WHAT THE TASK ASKS: Would you please restate all of the entries exactly, apart from the pictures?

[INFORMATION PROVIDED Boundary: Start]

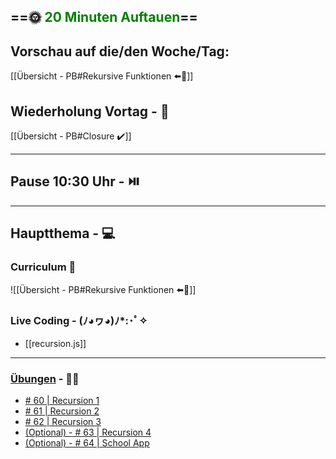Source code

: ## ==🌞 <font style="color:green">20 Minuten Auftauen</font>==

## Vorschau auf die/den Woche/Tag:

[[Übersicht - PB#Rekursive Funktionen ⬅️👀]]

## Wiederholung Vortag  - 📖

[[Übersicht - PB#Closure ✔️]]

---

## Pause 10:30 Uhr - ⏯️

---

## Hauptthema - 💻

### Curriculum 📝

![[Übersicht - PB#Rekursive Funktionen ⬅️👀]]


### Live Coding -  (ﾉ◕ヮ◕)ﾉ*:･ﾟ✧

- [[recursion.js]]

---

### [Übungen](https://classroom.github.com/classrooms/113973596-fbw-wd-22-d07-ubungsaufgaben) - 🏋️‍♂️

- [# 60 | Recursion 1](https://github.com/DigitalCareerInstitute/PB-Functions-Recursion/tree/master)
- [# 61 | Recursion 2](https://github.com/DigitalCareerInstitute/PB-Functions-Recursion-2)
- [# 62 | Recursion 3](https://github.com/DigitalCareerInstitute/PB-Functions-Recursion-3)
- [(Optional) - # 63 | Recursion 4](https://github.com/DigitalCareerInstitute/PB-Functions-Recursion-4)
- [(Optional) - # 64 | School App](https://github.com/DigitalCareerInstitute/PB-Function2-School-App)
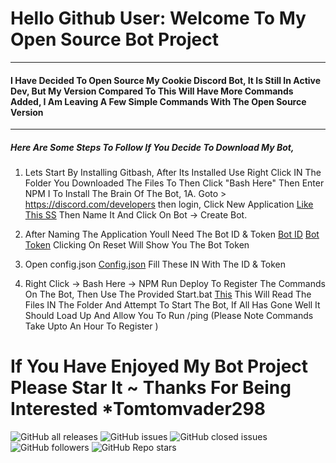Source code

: # Hello Github User: Welcome To My Open Source Bot Project

<hr>

#### I Have Decided To Open Source My Cookie Discord Bot, It Is Still In Active Dev, But My Version Compared To This Will Have More Commands Added, I Am Leaving A Few Simple Commands With The Open Source Version

<hr>

##### Here Are Some Steps To Follow If You Decide To Download My Bot,

1. Lets Start By Installing Gitbash, After Its Installed Use Right Click IN The Folder You Downloaded The Files To Then Click "Bash Here" Then Enter NPM I To Install The Brain Of The Bot,
1A. Goto > https://discord.com/developers then login, Click New Application [Like This SS](https://i.imgur.com/eTnWSKW.png) Then Name It And Click On Bot -> Create Bot.

2. After Naming The Application Youll Need The Bot ID & Token [Bot ID](https://i.imgur.com/rmG41rB.png)
[Bot Token](https://i.imgur.com/b8bHQpj.png) Clicking On Reset Will Show You The Bot Token

3. Open config.json [Config.json](https://i.imgur.com/HQeXX1y.png) Fill These IN With The ID & Token

4. Right Click -> Bash Here -> NPM Run Deploy To Register The Commands On The Bot, Then Use The Provided Start.bat [This](https://i.imgur.com/0M9Gfxq.png) This Will Read The Files IN The Folder And Attempt To Start The Bot, If All Has Gone Well It Should Load Up And Allow You To Run /ping (Please Note Commands Take Upto An Hour To Register )


# If You Have Enjoyed My Bot Project Please Star It ~ Thanks For Being Interested *Tomtomvader298


![GitHub all releases](https://img.shields.io/github/downloads/Tomtom-Skywalker/Cookie-/total?style=for-the-badge) ![GitHub issues](https://img.shields.io/github/issues-raw/Tomtom-Skywalker/Cookie-?style=for-the-badge) ![GitHub closed issues](https://img.shields.io/github/issues-closed-raw/Tomtom-Skywalker/Cookie-?style=for-the-badge) ![GitHub followers](https://img.shields.io/github/followers/Tomtom-Skywalker?style=for-the-badge) ![GitHub Repo stars](https://img.shields.io/github/stars/Tomtom-Skywalker/Cookie-?style=for-the-badge)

[INFORMATION PROVIDED Boundary: End]

RESPONSE TO THE TASK:
Source code

: ## ==🌞 <font style="color:green">20 Minuten Auftauen</font>==

## Vorschau auf die/den Woche/Tag:

[[Übersicht - PB#Rekursive Funktionen ⬅️👀]]

## Wiederholung Vortag  - 📖

[[Übersicht - PB#Closure ✔️]]

---

## Pause 10:30 Uhr - ⏯️

---

## Hauptthema - 💻

### Curriculum 📝

![[Übersicht - PB#Rekursive Funktionen ⬅️👀]]


### Live Coding -  (ﾉ◕ヮ◕)ﾉ*:･ﾟ✧

- [[recursion.js]]

---

### [Übungen](https://classroom.github.com/classrooms/113973596-fbw-wd-22-d07-ubungsaufgaben) - 🏋️‍♂️

- [# 60 | Recursion 1](https://github.com/DigitalCareerInstitute/PB-Functions-Recursion/tree/master)
- [# 61 | Recursion 2](https://github.com/DigitalCareerInstitute/PB-Functions-Recursion-2)
- [# 62 | Recursion 3](https://github.com/DigitalCareerInstitute/PB-Functions-Recursion-3)
- [(Optional) - # 63 | Recursion 4](https://github.com/DigitalCareerInstitute/PB-Functions-Recursion-4)
- [(Optional) - # 64 | School App](https://github.com/DigitalCareerInstitute/PB-Function2-School-App)
Source code

: # Hello Github User: Welcome To My Open Source Bot Project

<hr>

#### I Have Decided To Open Source My Cookie Discord Bot, It Is Still In Active Dev, But My Version Compared To This Will Have More Commands Added, I Am Leaving A Few Simple Commands With The Open Source Version

<hr>

##### Here Are Some Steps To Follow If You Decide To Download My Bot,

1. Lets Start By Installing Gitbash, After Its Installed Use Right Click IN The Folder You Downloaded The Files To Then Click "Bash Here" Then Enter NPM I To Install The Brain Of The Bot,
1A. Goto > https://discord.com/developers then login, Click New Application [Like This SS](https://i.imgur.com/eTnWSKW.png) Then Name It And Click On Bot -> Create Bot.

2. After Naming The Application Youll Need The Bot ID & Token [Bot ID](https://i.imgur.com/rmG41rB.png)
[Bot Token](https://i.imgur.com/b8bHQpj.png) Clicking On Reset Will Show You The Bot Token

3. Open config.json [Config.json](https://i.imgur.com/HQeXX1y.png) Fill These IN With The ID & Token

4. Right Click -> Bash Here -> NPM Run Deploy To Register The Commands On The Bot, Then Use The Provided Start.bat [This](https://i.imgur.com/0M9Gfxq.png) This Will Read The Files IN The Folder And Attempt To Start The Bot, If All Has Gone Well It Should Load Up And Allow You To Run /ping (Please Note Commands Take Upto An Hour To Register )


# If You Have Enjoyed My Bot Project Please Star It ~ Thanks For Being Interested *Tomtomvader298


![GitHub all releases](https://img.shields.io/github/downloads/Tomtom-Skywalker/Cookie-/total?style=for-the-badge) ![GitHub issues](https://img.shields.io/github/issues-raw/Tomtom-Skywalker/Cookie-?style=for-the-badge) ![GitHub closed issues](https://img.shields.io/github/issues-closed-raw/Tomtom-Skywalker/Cookie-?style=for-the-badge) ![GitHub followers](https://img.shields.io/github/followers/Tomtom-Skywalker?style=for-the-badge) ![GitHub Repo stars](https://img.shields.io/github/stars/Tomtom-Skywalker/Cookie-?style=for-the-badge)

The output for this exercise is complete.